It’s been over a month since Donald Trump was booted from much of social media, and things have been pretty quiet online. There’s even a good chance you now go a day or two without even thinking of Trump, much less hearing his voice or reading his tweets. That all changed on Tuesday, when the former president, unable to tweet, released a long, meandering, Blogspot-worthy statement, mostly about dragging the man who helped save him from a Senate conviction.
https://twitter.com/lachlan/status/1361795296590770176
“The Republican party can never be respected or strong with political ‘leaders’ like Sen. Mitch McConnell at its helm,” Trump began. He was just getting warmed up. He took the Senate Minority Leader to the woodshed and beyond, claiming his “business as usual, status quo policies” are what led to his recent demotion — not that the GOP had gotten behind a highly unpopular, hugely divisive president who was on his way out.
There were other accusations. Trump claimed that Senate and House leaders Nancy Pelosi and Chuck Schumer play McConnell “like a fiddle” and “they’ve never had it so good.” He said he has “no credibility” because of his family’s “substantial Chinese business holdings.”
There were insults, too. “Mitch is a dour, sullen, and unsmiling political hack, and if Republican Senators are going to stay with him, they will not win again.” He made vague promises that “where necessary and appropriate,” he will “back primary rivals who espouse Making America Great Again and our policy of America First.”
The statement comes mere days after McConnell essentially instructed much of his party to acquit Trump of inciting the failed MAGA coup of January 6, which had gotten him impeached for a second time in the House. Then again, immediately following the vote McConnell did launch into a lengthy broadside against Trump, essentially admitting that he was guilty but was spared on the technicality that he was no longer in office. But then, it was McConnell who had delayed the Senate vote, which could have come during his final days on the job. Seems Trump’s being at best semi-ungrateful.
The former president wasn’t only trying to further split a party that’s already in shambles. While he stopped short of election misinformation, he did point out that he “received the most votes of any sitting President in history, almost 75,000,000.” (He didn’t mention that Biden received more.) He claimed he “single-handedly saved at least 12 Senate seats,” and averred that many Georgia Republicans ‘voted Democrat, or just didn’t vote’ due to their anger at some of his other favorite punching bags, Governor Brian Kemp and Secretary of State Brad Raffensperger.”

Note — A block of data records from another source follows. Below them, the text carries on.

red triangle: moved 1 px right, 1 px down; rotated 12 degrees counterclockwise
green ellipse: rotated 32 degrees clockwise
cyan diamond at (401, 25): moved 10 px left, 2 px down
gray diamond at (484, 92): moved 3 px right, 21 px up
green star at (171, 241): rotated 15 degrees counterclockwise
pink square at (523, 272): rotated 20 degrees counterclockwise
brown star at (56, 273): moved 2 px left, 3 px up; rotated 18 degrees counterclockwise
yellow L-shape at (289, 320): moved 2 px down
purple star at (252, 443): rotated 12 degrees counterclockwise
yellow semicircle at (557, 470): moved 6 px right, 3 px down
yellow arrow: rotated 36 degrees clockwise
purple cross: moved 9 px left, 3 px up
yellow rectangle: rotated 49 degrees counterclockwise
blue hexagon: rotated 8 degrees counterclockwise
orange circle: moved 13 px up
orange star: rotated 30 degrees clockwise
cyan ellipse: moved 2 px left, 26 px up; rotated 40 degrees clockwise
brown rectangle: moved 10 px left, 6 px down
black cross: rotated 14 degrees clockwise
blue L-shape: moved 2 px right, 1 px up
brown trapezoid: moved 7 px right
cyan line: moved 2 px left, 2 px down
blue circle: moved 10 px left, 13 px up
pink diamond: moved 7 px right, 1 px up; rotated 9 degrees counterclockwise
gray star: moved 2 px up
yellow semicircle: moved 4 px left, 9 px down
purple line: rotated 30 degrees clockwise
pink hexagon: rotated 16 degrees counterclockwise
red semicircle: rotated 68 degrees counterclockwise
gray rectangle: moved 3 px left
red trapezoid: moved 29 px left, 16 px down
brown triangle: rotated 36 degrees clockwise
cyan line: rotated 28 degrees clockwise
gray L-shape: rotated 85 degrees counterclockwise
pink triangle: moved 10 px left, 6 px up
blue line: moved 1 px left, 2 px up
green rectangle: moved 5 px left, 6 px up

He then laid down the gauntlet, essentially trying to do what he did back in the run-up to the 2016 election: taking aim at establishment Republicans and offering himself as a deranged alternative.
Of course, back then he wasn’t banned from his favorite social media service. This statement is a dense text, but in the before-time he would have spread this over an epic thread.
https://twitter.com/lachlan/status/1361796553799839747
Will Trump be able to once again destroy the Republican party via occasional lengthy screeds that could stand an editor? Stranger things have happened. In the meantime, right now McConnell’s dour face must sure be red.